Ponto eletrônico: a inaceitável burocratização da atividade fiscal
Dentre as muitas limitações que, ao longo dos anos, têm pairado como ameaça sobre a autonomia e o raio de atuação dos Auditores-Fiscais, a possibilidade de instituição de controle eletrônico de ponto é certamente uma das mais nocivas. Ela subverte a lógica de funcionamento da administração tributária e ignora elementos essenciais para o exercício da autoridade fiscal e aduaneira: o dinamismo, a flexibilidade, o caráter eminentemente intelectual da atividade e o poder decisório inerente à função.
O cargo de Auditor-Fiscal não é simplesmente mais um na cadeia burocrática da administração pública, ainda que poderosos interesses venham tentando reduzi-lo a tal. A participação mais ostensiva em grandes investigações de corrupção e de sonegação, os embates recentes com figurões influentes da República, os recordes sucessivos na apreensão de drogas e mercadorias contrabandeadas nas aduanas: tudo isso vêm despertando, em alguns grupos, o desejo de “domesticar” os Auditores, engessar sua autonomia, cercear-lhes o escopo de atuação. Impor a restrição do controle eletrônico de ponto é “entregar o ouro ao bandido”.
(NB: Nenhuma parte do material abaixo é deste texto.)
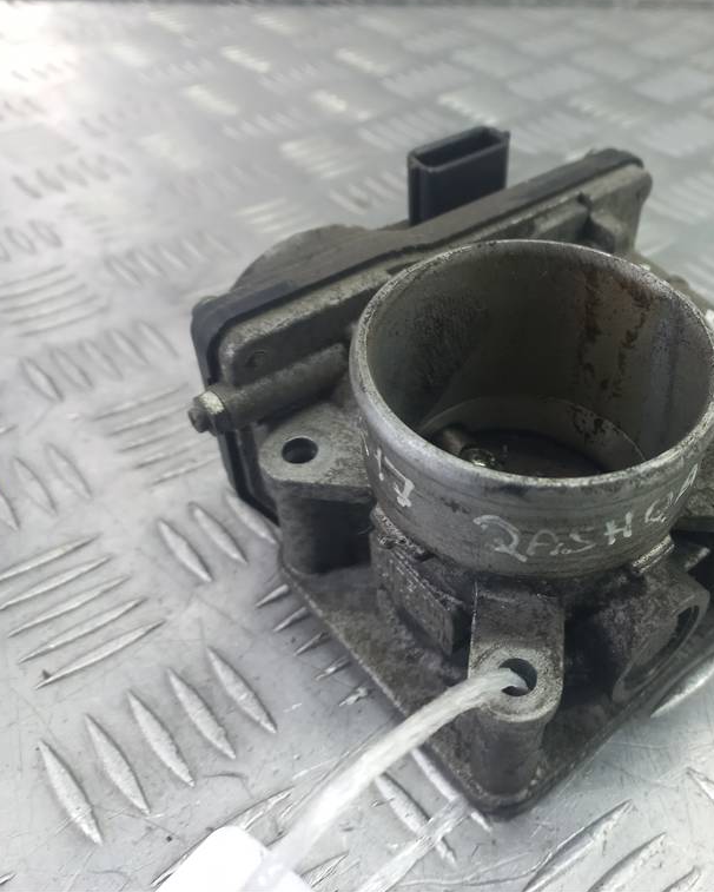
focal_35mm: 33
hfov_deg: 42.8
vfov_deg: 54.2
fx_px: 871
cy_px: 441
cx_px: 556
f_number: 1.8
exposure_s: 1/50
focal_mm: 4.6
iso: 100
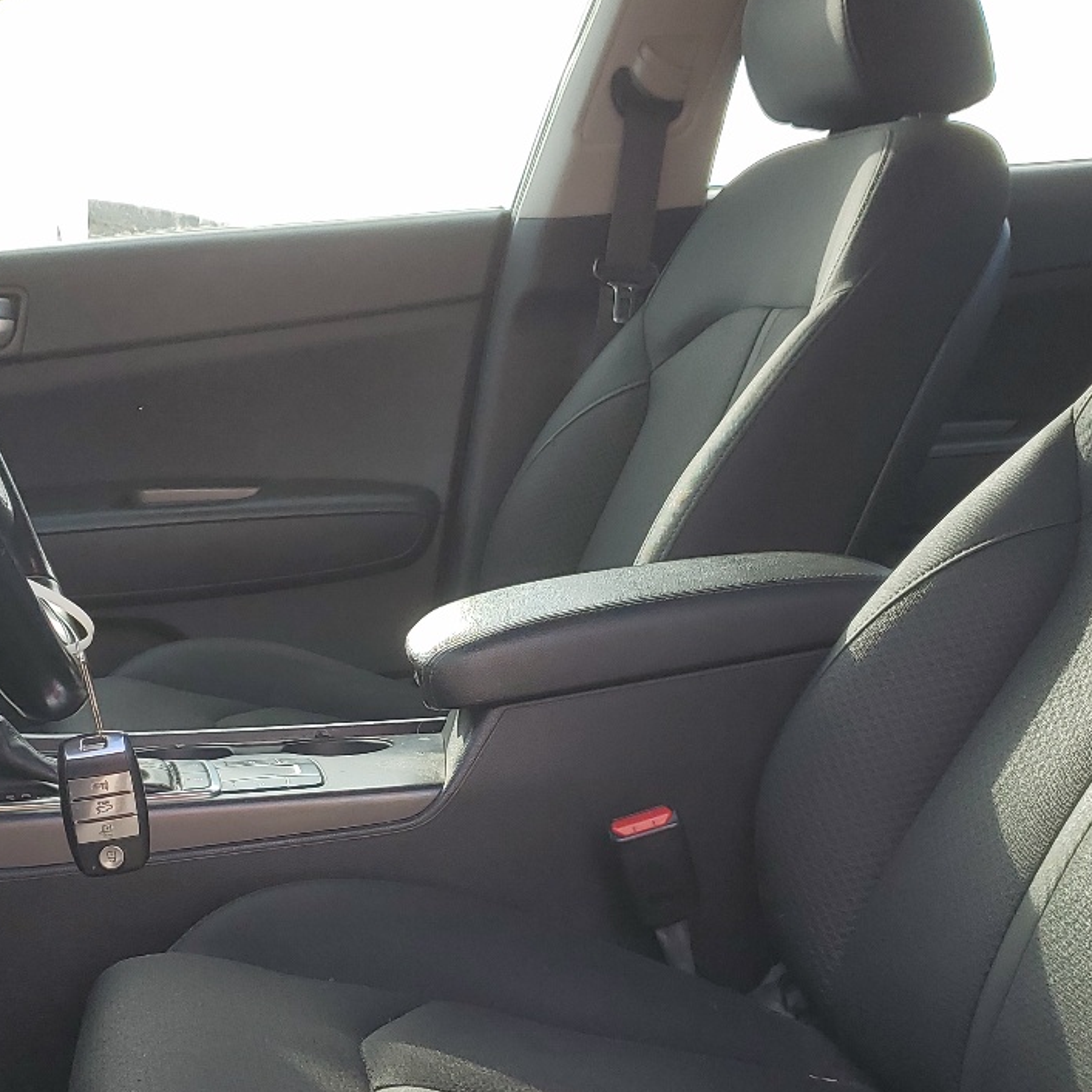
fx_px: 1856
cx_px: 449
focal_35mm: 52
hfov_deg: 32.7
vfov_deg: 32.5
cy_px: 743
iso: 50
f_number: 1.5
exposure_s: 1/500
As competências e responsabilidades conferidas aos Auditores requerem proatividade, versatilidade intelectual e dedicação sui generis, passíveis de mensuração a posteriori, por produtividade e resultados, e não pelo método arcaico e absolutamente ineficiente da contagem de horas na repartição. Até porque grande parte desse trabalho é executado extramuros: ainda que os balanços e documentos contábeis das empresas venham até os Auditores, as próprias empresas não vêm; grandes esquemas de sonegação frequentemente escondem nuances que os papéis (ou arquivos digitais) não revelam; contrabandistas não batem na porta da Receita Federal pedindo para serem fiscalizados. Enfim, o fato gerador não cai no colo dos Auditores; estes é que têm a obrigação de ir atrás dele, onde quer que esteja.
A classe e a sociedade precisam estar cientes de que esta não é uma mera pauta corporativa. Burocratizar e impor amarras à atuação fiscal, constrangendo Auditores a registrarem presença na repartição, são iniciativas que fatalmente vão desaguar em maior liberdade para esquemas de contrabando, de sonegação e de corrupção. Não é uma pretensão inofensiva: retira-se a flexibilidade indispensável àqueles que fiscalizam o cumprimento das leis tributárias e aduaneiras para dá-la àqueles que as burlam.
A Direção Nacional do Sindifisco vem, há alguns meses, manifestando sua extrema preocupação ao governo e à administração da Receita Federal. A posição estratégica dos Auditores no arcabouço do Estado brasileiro deve ser protegida, suas atribuições e responsabilidades devem ser blindadas, a autonomia e a flexibilidade indispensáveis ao pleno exercício das suas funções devem ser resguardadas, a fim de que se possa resguardar a própria razão de ser do órgão.
Ante a iminência da implantação do projeto-piloto do ponto eletrônico, em Brasília, prevista para o dia 2 de janeiro, o assunto tornou-se urgente e precisa de um equacionamento imediato, antes que os danos se tornem irreversíveis. Não é possível, em nenhuma hipótese, aceitar essa imposição burocrática no fluxo do trabalho fiscal, sob o risco de comprometer-se a própria essência do cargo de Auditor-Fiscal, desvirtuando-a por completo.